Since the records include pictures, leave those out while you reproduce exactly and only the lines from the one containing "自然素材の漆喰がいいな" through the one containing "Brand names available in Austria: Levitra", inclusive.

Dataset items
◆ ◆ ◆ ◆ ◆

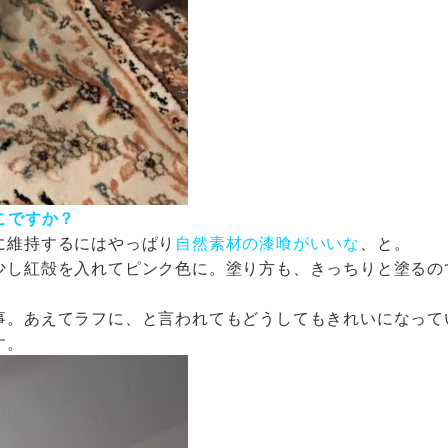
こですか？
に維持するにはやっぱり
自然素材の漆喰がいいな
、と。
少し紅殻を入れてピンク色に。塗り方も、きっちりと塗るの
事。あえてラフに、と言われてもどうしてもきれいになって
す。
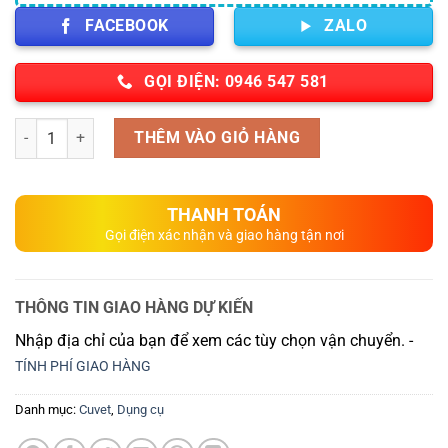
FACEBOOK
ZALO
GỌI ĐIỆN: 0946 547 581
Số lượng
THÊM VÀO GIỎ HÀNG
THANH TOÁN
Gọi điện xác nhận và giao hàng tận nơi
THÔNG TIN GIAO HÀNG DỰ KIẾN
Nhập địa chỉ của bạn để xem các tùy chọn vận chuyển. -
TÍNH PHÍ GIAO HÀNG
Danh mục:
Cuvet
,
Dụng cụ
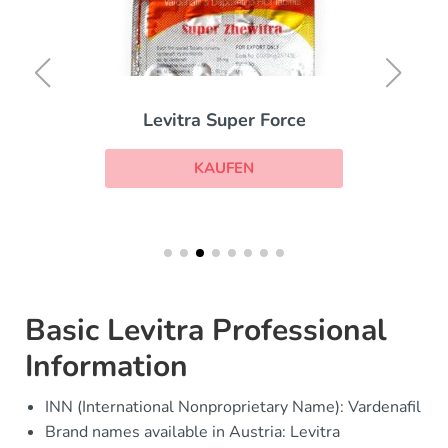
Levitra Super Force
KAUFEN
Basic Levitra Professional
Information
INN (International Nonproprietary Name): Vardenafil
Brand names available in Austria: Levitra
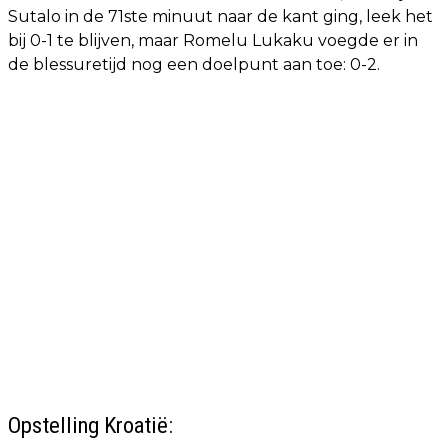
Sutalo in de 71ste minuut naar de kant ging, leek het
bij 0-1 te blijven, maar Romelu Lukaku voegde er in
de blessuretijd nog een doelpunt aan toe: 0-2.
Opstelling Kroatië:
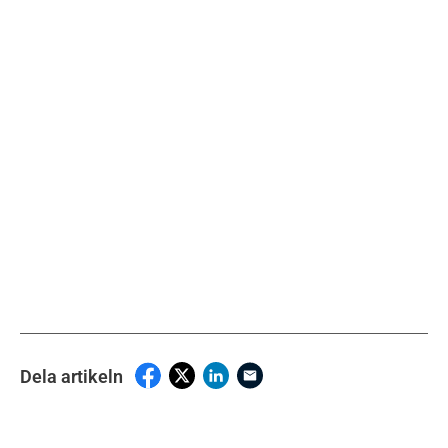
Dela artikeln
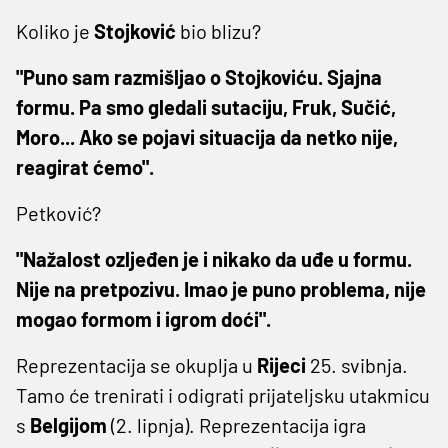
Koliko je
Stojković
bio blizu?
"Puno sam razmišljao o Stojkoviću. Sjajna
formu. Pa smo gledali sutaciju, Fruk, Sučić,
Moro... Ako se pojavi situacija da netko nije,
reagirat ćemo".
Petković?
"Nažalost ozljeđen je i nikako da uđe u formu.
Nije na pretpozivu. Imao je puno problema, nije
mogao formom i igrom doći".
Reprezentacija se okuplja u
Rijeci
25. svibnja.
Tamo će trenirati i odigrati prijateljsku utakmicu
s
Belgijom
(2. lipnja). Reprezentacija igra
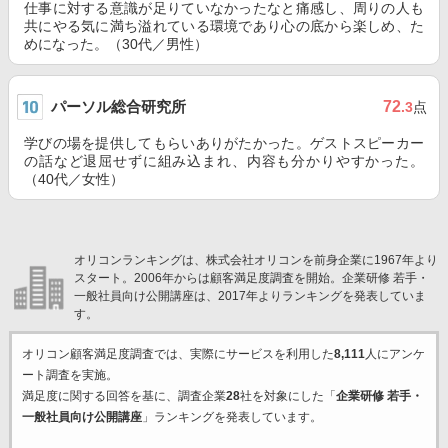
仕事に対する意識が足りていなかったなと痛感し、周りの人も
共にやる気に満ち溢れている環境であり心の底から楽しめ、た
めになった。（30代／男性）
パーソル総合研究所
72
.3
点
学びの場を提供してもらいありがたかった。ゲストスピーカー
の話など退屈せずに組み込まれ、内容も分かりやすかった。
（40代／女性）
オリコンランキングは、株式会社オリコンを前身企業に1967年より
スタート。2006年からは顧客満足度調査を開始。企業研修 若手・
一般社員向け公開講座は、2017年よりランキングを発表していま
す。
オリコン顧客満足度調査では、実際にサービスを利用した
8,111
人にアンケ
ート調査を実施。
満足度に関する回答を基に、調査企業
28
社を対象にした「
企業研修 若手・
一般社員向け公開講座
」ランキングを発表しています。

◆ ◆ ◆ ◆ ◆

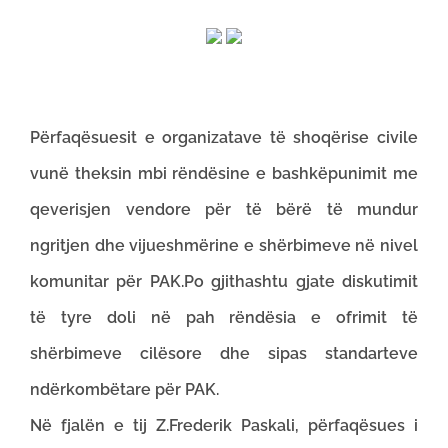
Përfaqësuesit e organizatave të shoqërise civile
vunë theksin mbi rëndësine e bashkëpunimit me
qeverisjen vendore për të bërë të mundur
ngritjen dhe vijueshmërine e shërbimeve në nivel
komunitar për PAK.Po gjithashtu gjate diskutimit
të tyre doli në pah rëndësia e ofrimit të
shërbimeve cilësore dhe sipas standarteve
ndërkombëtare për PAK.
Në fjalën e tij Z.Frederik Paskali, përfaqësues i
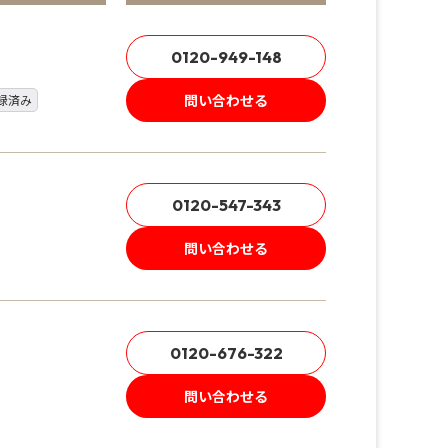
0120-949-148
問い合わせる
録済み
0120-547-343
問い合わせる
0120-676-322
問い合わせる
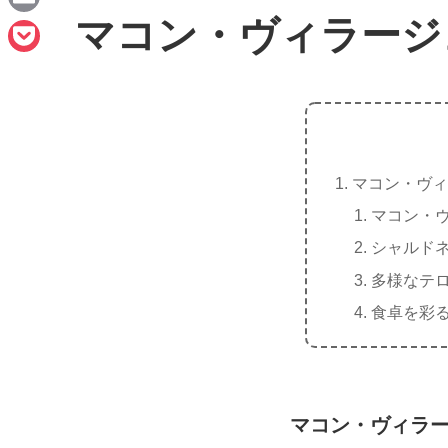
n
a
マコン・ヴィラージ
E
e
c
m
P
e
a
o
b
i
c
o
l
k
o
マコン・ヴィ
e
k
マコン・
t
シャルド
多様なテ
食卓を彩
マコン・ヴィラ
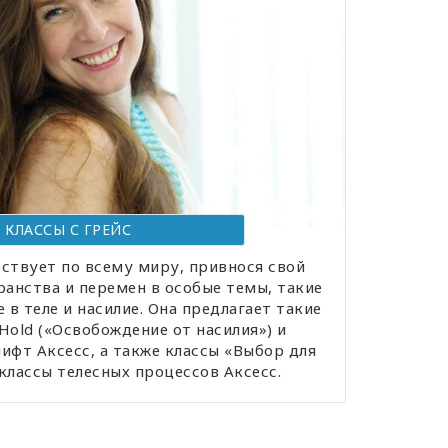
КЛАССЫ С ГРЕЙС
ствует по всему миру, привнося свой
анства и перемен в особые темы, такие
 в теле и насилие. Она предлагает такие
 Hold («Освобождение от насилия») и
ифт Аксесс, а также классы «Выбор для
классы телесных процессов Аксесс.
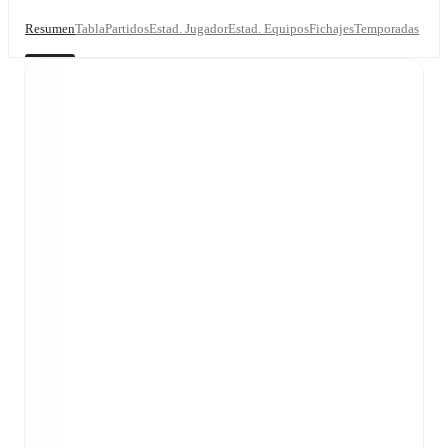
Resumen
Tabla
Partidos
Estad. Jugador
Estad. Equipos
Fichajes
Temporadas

◆ ◆ ◆ ◆ ◆

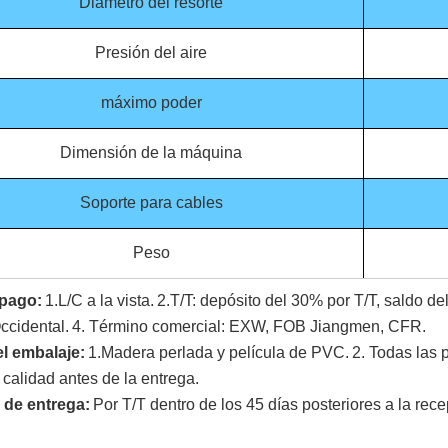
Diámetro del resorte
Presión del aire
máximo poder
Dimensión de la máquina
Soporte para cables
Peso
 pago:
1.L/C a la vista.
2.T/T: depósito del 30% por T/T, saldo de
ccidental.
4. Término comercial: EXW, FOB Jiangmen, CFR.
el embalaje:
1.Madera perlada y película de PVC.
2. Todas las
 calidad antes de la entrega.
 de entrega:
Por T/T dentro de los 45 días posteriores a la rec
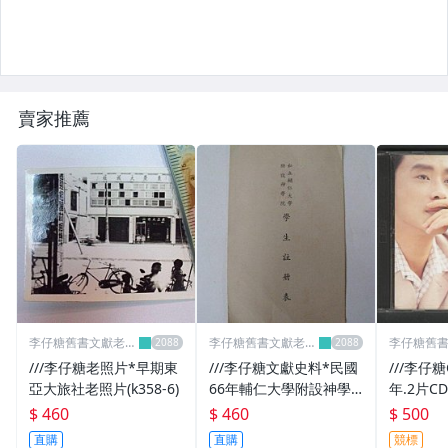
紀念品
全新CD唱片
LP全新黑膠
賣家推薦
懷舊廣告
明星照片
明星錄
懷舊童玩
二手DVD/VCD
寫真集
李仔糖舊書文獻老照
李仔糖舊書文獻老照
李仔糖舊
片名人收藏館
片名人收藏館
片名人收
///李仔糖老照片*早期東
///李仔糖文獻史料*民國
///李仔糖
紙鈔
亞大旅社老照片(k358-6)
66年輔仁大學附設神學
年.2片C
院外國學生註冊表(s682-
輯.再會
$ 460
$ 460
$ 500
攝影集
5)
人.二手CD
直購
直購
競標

◆ ◆ ◆ ◆ ◆

- [Output for this exercise]
自然素材の漆喰がいいな
、と。
少し紅殻を入れてピンク色に。塗り方も、きっちりと塗るの
事。あえてラフに、と言われてもどうしてもきれいになって
す。
FACEBOOK
ZALO
GỌI ĐIỆN: 0946 547 581
Số lượng
THÊM VÀO GIỎ HÀNG
THANH TOÁN
Gọi điện xác nhận và giao hàng tận nơi
THÔNG TIN GIAO HÀNG DỰ KIẾN
Nhập địa chỉ của bạn để xem các tùy chọn vận chuyển. -
TÍNH PHÍ GIAO HÀNG
Danh mục:
Cuvet
,
Dụng cụ
Levitra Super Force
KAUFEN
Basic Levitra Professional
Information
INN (International Nonproprietary Name): Vardenafil
Brand names available in Austria: Levitra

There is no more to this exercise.